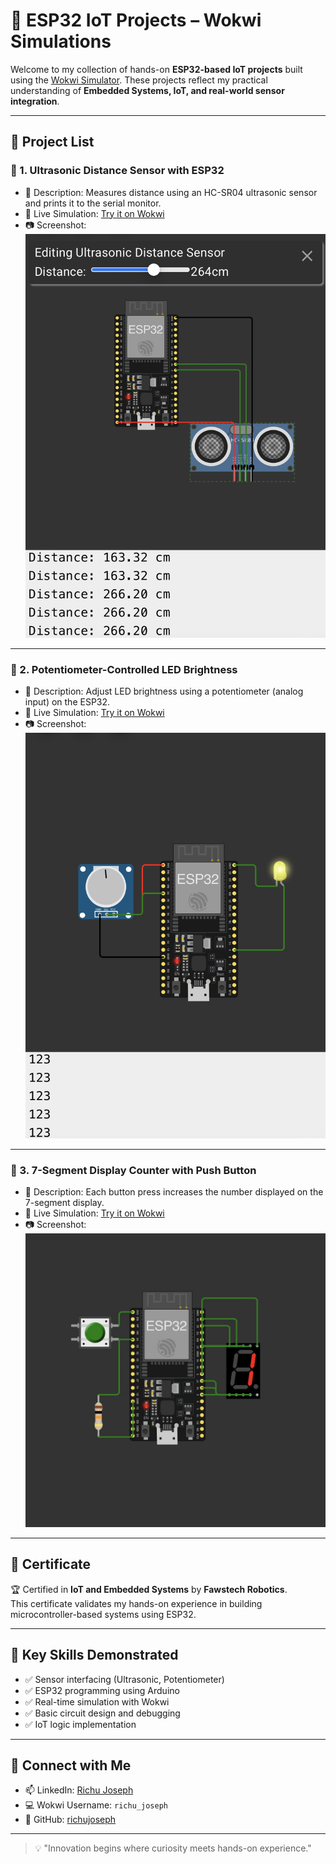 # 🚀 ESP32 IoT Projects – Wokwi Simulations

Welcome to my collection of hands-on **ESP32-based IoT projects** built using the [Wokwi Simulator](https://wokwi.com). These projects reflect my practical understanding of **Embedded Systems, IoT, and real-world sensor integration**.

---

## 📁 Project List

### 🔹 1. Ultrasonic Distance Sensor with ESP32
- 📌 Description: Measures distance using an HC-SR04 ultrasonic sensor and prints it to the serial monitor.
- 🔗 Live Simulation: [Try it on Wokwi](https://wokwi.com/projects/434386899309884417)
- 📷 Screenshot:  
  ![Ultrasonic Sensor](https://github.com/richujoseph/Wokwi_projects/blob/main/.images/IMG_5993.jpeg)

---

### 🔹 2. Potentiometer-Controlled LED Brightness
- 📌 Description: Adjust LED brightness using a potentiometer (analog input) on the ESP32.
- 🔗 Live Simulation: [Try it on Wokwi](https://wokwi.com/projects/434385616210287617)
- 📷 Screenshot:  
  ![Potentiometer Project](https://github.com/richujoseph/Wokwi_projects/blob/de88e2ad8a56b0a4c871a43746daec018c953601/.images/IMG_5994.jpeg)

---

### 🔹 3. 7-Segment Display Counter with Push Button
- 📌 Description: Each button press increases the number displayed on the 7-segment display.
- 🔗 Live Simulation: [Try it on Wokwi](https://wokwi.com/projects/434382074769255425)
- 📷 Screenshot:  
  ![7-Segment Display](https://github.com/richujoseph/Wokwi_projects/blob/a5ded5ca27127a12efe495aae4dfa3add85c3de1/.images/IMG_5995.jpeg )

---

## 📜 Certificate

🏆 Certified in **IoT and Embedded Systems** by **Fawstech Robotics**.  
This certificate validates my hands-on experience in building microcontroller-based systems using ESP32.

---

## 🧠 Key Skills Demonstrated
- ✅ Sensor interfacing (Ultrasonic, Potentiometer)
- ✅ ESP32 programming using Arduino
- ✅ Real-time simulation with Wokwi
- ✅ Basic circuit design and debugging
- ✅ IoT logic implementation

---

## 🔗 Connect with Me
- 📫 LinkedIn: [Richu Joseph](https://www.linkedin.com/in/richujoseph)
- 💻 Wokwi Username: `richu_joseph`
- 📂 GitHub: [richujoseph](https://github.com/richujoseph)

---

> 💡 "Innovation begins where curiosity meets hands-on experience."

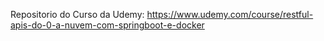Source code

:Repositorio do Curso da Udemy: https://www.udemy.com/course/restful-apis-do-0-a-nuvem-com-springboot-e-docker
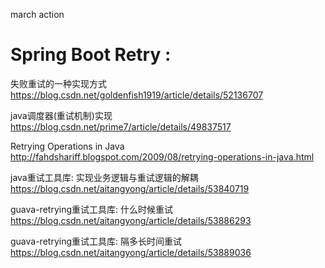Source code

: march action

# Spring Boot Retry :

失败重试的一种实现方式
https://blog.csdn.net/goldenfish1919/article/details/52136707

java调度器(重试机制)实现
https://blog.csdn.net/prime7/article/details/49837517

Retrying Operations in Java
http://fahdshariff.blogspot.com/2009/08/retrying-operations-in-java.html

java重试工具库: 实现业务逻辑与重试逻辑的解耦
https://blog.csdn.net/aitangyong/article/details/53840719


guava-retrying重试工具库: 什么时候重试
https://blog.csdn.net/aitangyong/article/details/53886293

guava-retrying重试工具库: 隔多长时间重试
https://blog.csdn.net/aitangyong/article/details/53889036













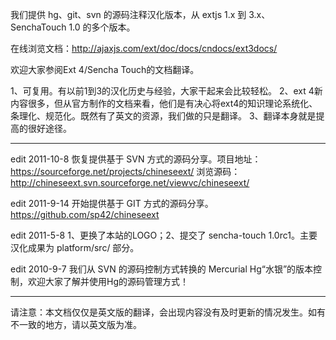 我们提供 hg、git、svn 的源码注释汉化版本，从 extjs 1.x 到 3.x、SenchaTouch 1.0 的多个版本。

在线浏览文档：http://ajaxjs.com/ext/doc/docs/cndocs/ext3docs/

欢迎大家参阅Ext 4/Sencha Touch的文档翻译。

1、可复用。有以前1到3的汉化历史与经验，大家干起来会比较轻松。
2、ext 4新内容很多，但从官方制作的文档来看，他们是有决心将ext4的知识理论系统化、条理化、规范化。既然有了英文的资源，我们做的只是翻译。
3、翻译本身就是提高的很好途径。


---


edit 2011-10-8 恢复提供基于 SVN 方式的源码分享。项目地址：https://sourceforge.net/projects/chineseext/ 浏览源码：http://chineseext.svn.sourceforge.net/viewvc/chineseext/

edit 2011-9-14 开始提供基于 GIT 方式的源码分享。https://github.com/sp42/chineseext

edit 2011-5-8 1、更换了本站的LOGO；2、提交了 sencha-touch 1.0rc1。主要汉化成果为 platform/src/ 部分。

edit 2010-9-7 我们从 SVN 的源码控制方式转换的 Mercurial Hg“水银”的版本控制，欢迎大家了解并使用Hg的源码管理方式！


---


请注意：本文档仅仅是英文版的翻译，会出现内容没有及时更新的情况发生。如有不一致的地方，请以英文版为准。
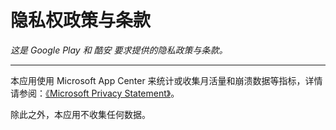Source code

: # 隐私权政策与条款

*这是 Google Play 和 酷安 要求提供的隐私政策与条款。*

---



本应用使用 Microsoft App Center 来统计或收集月活量和崩溃数据等指标，详情请参阅：[《Microsoft Privacy Statement》](https://privacy.microsoft.com/en-us/privacystatement)。

除此之外，本应用不收集任何数据。
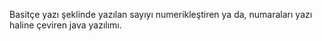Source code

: Basitçe yazı şeklinde yazılan sayıyı numerikleştiren ya da, numaraları yazı haline çeviren java yazılımı. 
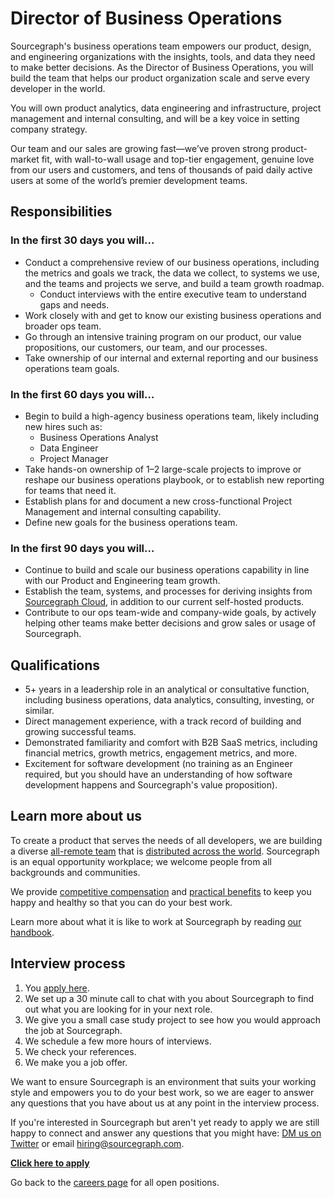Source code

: # Director of Business Operations

Sourcegraph's business operations team empowers our product, design, and engineering organizations with the insights, tools, and data they need to make better decisions. As the Director of Business Operations, you will build the team that helps our product organization scale and serve every developer in the world.

You will own product analytics, data engineering and infrastructure, project management and internal consulting, and will be a key voice in setting company strategy.

Our team and our sales are growing fast—we’ve proven strong product-market fit, with wall-to-wall usage and top-tier engagement, genuine love from our users and customers, and tens of thousands of paid daily active users at some of the world’s premier development teams.

## Responsibilities

### In the first 30 days you will...

- Conduct a comprehensive review of our business operations, including the metrics and goals we track, the data we collect, to systems we use, and the teams and projects we serve, and build a team growth roadmap.
  - Conduct interviews with the entire executive team to understand gaps and needs.
- Work closely with and get to know our existing business operations and broader ops team.
- Go through an intensive training program on our product, our value propositions, our customers, our team, and our processes.
- Take ownership of our internal and external reporting and our business operations team goals.


### In the first 60 days you will…

- Begin to build a high-agency business operations team, likely including new hires such as:
  - Business Operations Analyst
  - Data Engineer
  - Project Manager
- Take hands-on ownership of 1–2 large-scale projects to improve or reshape our business operations playbook, or to establish new reporting for teams that need it.
- Establish plans for and document a new cross-functional Project Management and internal consulting capability.
- Define new goals for the business operations team.

### In the first 90 days you will…

- Continue to build and scale our business operations capability in line with our Product and Engineering team growth.
- Establish the team, systems, and processes for deriving insights from [Sourcegraph Cloud](../../engineering/cloud/goals.md), in addition to our current self-hosted products.
- Contribute to our ops team-wide and company-wide goals, by actively helping other teams make better decisions and grow sales or usage of Sourcegraph.

## Qualifications

- 5+ years in a leadership role in an analytical or consultative function, including business operations, data analytics, consulting, investing, or similar.
- Direct management experience, with a track record of building and growing successful teams.
- Demonstrated familiarity and comfort with B2B SaaS metrics, including financial metrics, growth metrics, engagement metrics, and more.
- Excitement for software development (no training as an Engineer required, but you should have an understanding of how software development happens and Sourcegraph's value proposition).

## Learn more about us

To create a product that serves the needs of all developers, we are building a diverse [all-remote team](https://about.sourcegraph.com/company/remote) that is [distributed across the world](https://about.sourcegraph.com/company/team). Sourcegraph is an equal opportunity workplace; we welcome people from all backgrounds and communities.

We provide [competitive compensation](https://about.sourcegraph.com/handbook/people-ops/compensation) and [practical benefits](https://about.sourcegraph.com/handbook/people-ops/benefits-and-perks) to keep you happy and healthy so that you can do your best work.

Learn more about what it is like to work at Sourcegraph by reading [our handbook](https://about.sourcegraph.com/handbook/).

## Interview process

1. You [apply here]().
1. We set up a 30 minute call to chat with you about Sourcegraph to find out what you are looking for in your next role.
1. We give you a small case study project to see how you would approach the job at Sourcegraph.
1. We schedule a few more hours of interviews.
1. We check your references.
1. We make you a job offer.

We want to ensure Sourcegraph is an environment that suits your working style and empowers you to do your best work, so we are eager to answer any questions that you have about us at any point in the interview process.

If you're interested in Sourcegraph but aren't yet ready to apply we are still happy to connect and answer any questions that you might have: [DM us on Twitter](https://twitter.com/srcgraph) or email hiring@sourcegraph.com.

**[Click here to apply]()**

Go back to the [careers page](../../../company/careers.md) for all open positions.
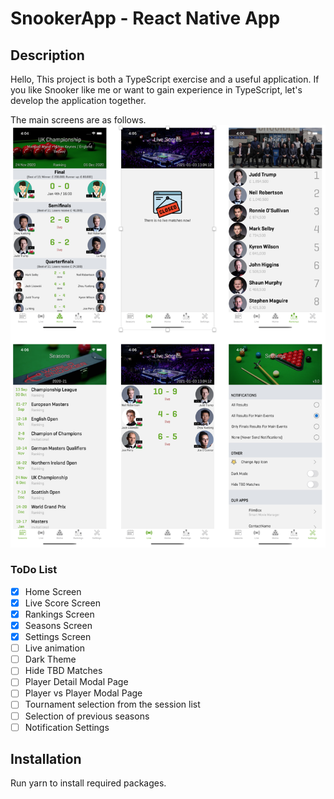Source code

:# SnookerApp - React Native App

## Description

Hello, This project is both a TypeScript exercise and a useful application. If you like Snooker like me or want to gain experience in TypeScript, let's develop the application together.

The main screens are as follows.
<img src="imgGitHub/MainScreens.png">

### ToDo List
- [x] Home Screen
- [x] Live Score Screen
- [x] Rankings Screen
- [x] Seasons Screen 
- [x] Settings Screen
- [ ] Live animation
- [ ] Dark Theme
- [ ] Hide TBD Matches
- [ ] Player Detail Modal Page
- [ ] Player vs Player Modal Page
- [ ] Tournament selection from the session list
- [ ] Selection of previous seasons
- [ ] Notification Settings

## Installation

Run yarn to install required packages.
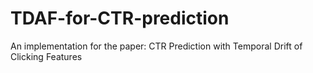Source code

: # TDAF-for-CTR-prediction
An implementation for the paper: CTR Prediction with Temporal Drift of Clicking Features
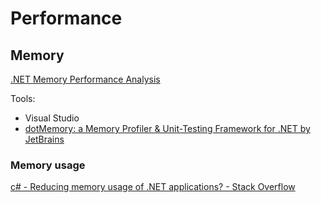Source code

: # Performance
## Memory
[.NET Memory Performance Analysis](https://github.com/Maoni0/mem-doc/blob/master/doc/.NETMemoryPerformanceAnalysis.md)

Tools:
- Visual Studio
- [dotMemory: a Memory Profiler & Unit-Testing Framework for .NET by JetBrains](https://www.jetbrains.com/dotmemory/)

### Memory usage
[c# - Reducing memory usage of .NET applications? - Stack Overflow](https://stackoverflow.com/questions/1343374/reducing-memory-usage-of-net-applications)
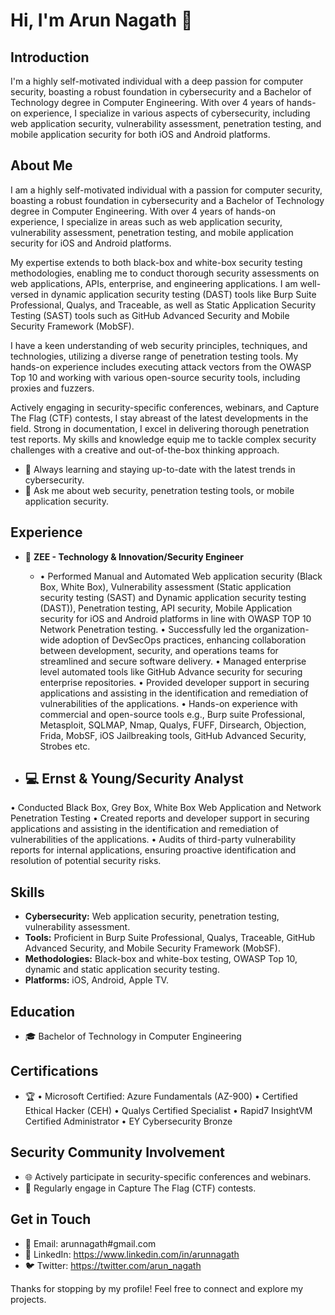 # Hi, I'm Arun Nagath 👋

## Introduction

I'm a highly self-motivated individual with a deep passion for computer security, boasting a robust foundation in cybersecurity and a Bachelor of Technology degree in Computer Engineering. With over 4 years of hands-on experience, I specialize in various aspects of cybersecurity, including web application security, vulnerability assessment, penetration testing, and mobile application security for both iOS and Android platforms.

## About Me

I am a highly self-motivated individual with a passion for computer security, boasting a robust foundation in cybersecurity and a Bachelor of Technology degree in Computer Engineering. With over 4 years of hands-on experience, I specialize in areas such as web application security, vulnerability assessment, penetration testing, and mobile application security for iOS and Android platforms.

My expertise extends to both black-box and white-box security testing methodologies, enabling me to conduct thorough security assessments on web applications, APIs, enterprise, and engineering applications. I am well-versed in dynamic application security testing (DAST) tools like Burp Suite Professional, Qualys, and Traceable, as well as Static Application Security Testing (SAST) tools such as GitHub Advanced Security and Mobile Security Framework (MobSF).

I have a keen understanding of web security principles, techniques, and technologies, utilizing a diverse range of penetration testing tools. My hands-on experience includes executing attack vectors from the OWASP Top 10 and working with various open-source security tools, including proxies and fuzzers.

Actively engaging in security-specific conferences, webinars, and Capture The Flag (CTF) contests, I stay abreast of the latest developments in the field. Strong in documentation, I excel in delivering thorough penetration test reports. My skills and knowledge equip me to tackle complex security challenges with a creative and out-of-the-box thinking approach.

- 🌱 Always learning and staying up-to-date with the latest trends in cybersecurity.
- 💬 Ask me about web security, penetration testing tools, or mobile application security.

## Experience

- 💼 **ZEE - Technology & Innovation/Security Engineer**
  - •	Performed Manual and Automated Web application security (Black Box, White Box), Vulnerability assessment (Static application security testing (SAST) and Dynamic application security testing (DAST)), Penetration testing, API security, Mobile Application security for iOS and Android platforms in line with OWASP TOP 10 Network Penetration testing.
•	Successfully led the organization-wide adoption of DevSecOps practices, enhancing collaboration between development, security, and operations teams for streamlined and secure software delivery.
•	Managed enterprise level automated tools like GitHub Advance security for securing enterprise repositories.
•	Provided developer support in securing applications and assisting in the identification and remediation of vulnerabilities of the applications.
•	Hands-on experience with commercial and open-source tools e.g., Burp suite Professional, Metasploit,
SQLMAP, Nmap, Qualys, FUFF, Dirsearch, Objection, Frida, MobSF, iOS Jailbreaking tools, GitHub Advanced Security, Strobes etc. 

- 💻 **Ernst & Young/Security Analyst**
  - 
•	Conducted Black Box, Grey Box, White Box Web Application and Network Penetration Testing 
•	Created reports and developer support in securing applications and assisting in the identification and remediation of vulnerabilities of the applications.
•	Audits of third-party vulnerability reports for internal applications, ensuring proactive identification and resolution of potential security risks.

## Skills

- **Cybersecurity:** Web application security, penetration testing, vulnerability assessment.
- **Tools:** Proficient in Burp Suite Professional, Qualys, Traceable, GitHub Advanced Security, and Mobile Security Framework (MobSF).
- **Methodologies:** Black-box and white-box testing, OWASP Top 10, dynamic and static application security testing.
- **Platforms:** iOS, Android, Apple TV.

## Education

- 🎓 Bachelor of Technology in Computer Engineering

## Certifications

- 🏆 • Microsoft Certified: Azure Fundamentals (AZ-900)
•	Certified Ethical Hacker (CEH) 
•	Qualys Certified Specialist
•	Rapid7 InsightVM Certified Administrator 
•	EY Cybersecurity Bronze

## Security Community Involvement

- 🌐 Actively participate in security-specific conferences and webinars.
- 🚩 Regularly engage in Capture The Flag (CTF) contests.

## Get in Touch

- 📧 Email: arunnagath#gmail.com
- 💼 LinkedIn: https://www.linkedin.com/in/arunnagath
- 🐦 Twitter: https://twitter.com/arun_nagath


Thanks for stopping by my profile! Feel free to connect and explore my projects.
_ _ _ _ _ _ _
**任务说明**
请一字不改地照录条目中从包含“和 酷安 要求提供的隐私政策与条款。*”的那一行到包含“Sourcegraph's business operations”的那一行，首尾两行均包括在内，答案中不要包含图片。

**作答区**
*这是 Google Play 和 酷安 要求提供的隐私政策与条款。*

---



本应用使用 Microsoft App Center 来统计或收集月活量和崩溃数据等指标，详情请参阅：[《Microsoft Privacy Statement》](https://privacy.microsoft.com/en-us/privacystatement)。

除此之外，本应用不收集任何数据。
Source code

: Basitçe yazı şeklinde yazılan sayıyı numerikleştiren ya da, numaraları yazı haline çeviren java yazılımı. 
Source code

: # Director of Business Operations

Sourcegraph's business operations team empowers our product, design, and engineering organizations with the insights, tools, and data they need to make better decisions. As the Director of Business Operations, you will build the team that helps our product organization scale and serve every developer in the world.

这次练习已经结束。